Probeer het = Vervang in alle records hieronder "Directions" door "Routebeschrijving" en neem de regels verder ongewijzigd over. Laat de afbeeldingen weg uit je antwoord.

Aangeleverde records =

---------------

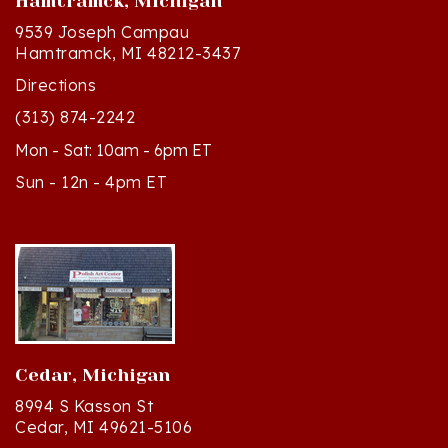
9539 Joseph Campau
Hamtramck, MI 48212-3437
Directions
(313) 874-2242
Mon - Sat: 10am - 6pm ET
Sun - 12n - 4pm ET
Cedar, Michigan
8994 S Kasson St
Cedar, MI 49621-5106
Directions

---------------

Antwoord op taak =
9539 Joseph Campau
Hamtramck, MI 48212-3437
Routebeschrijving
(313) 874-2242
Mon - Sat: 10am - 6pm ET
Sun - 12n - 4pm ET
Cedar, Michigan
8994 S Kasson St
Cedar, MI 49621-5106
Routebeschrijving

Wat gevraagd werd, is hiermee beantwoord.